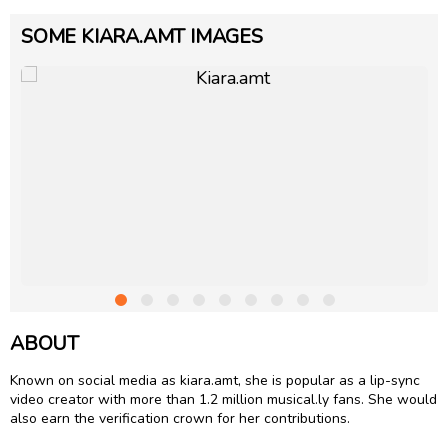
SOME KIARA.AMT IMAGES
ABOUT
Known on social media as kiara.amt, she is popular as a lip-sync
video creator with more than 1.2 million musical.ly fans. She would
also earn the verification crown for her contributions.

········

#### [What to do]
Quote everything in the listing above exactly; pictures are the only thing to omit.

#### [Output for this exercise]
SOME KIARA.AMT IMAGES
ABOUT
Known on social media as kiara.amt, she is popular as a lip-sync
video creator with more than 1.2 million musical.ly fans. She would
also earn the verification crown for her contributions.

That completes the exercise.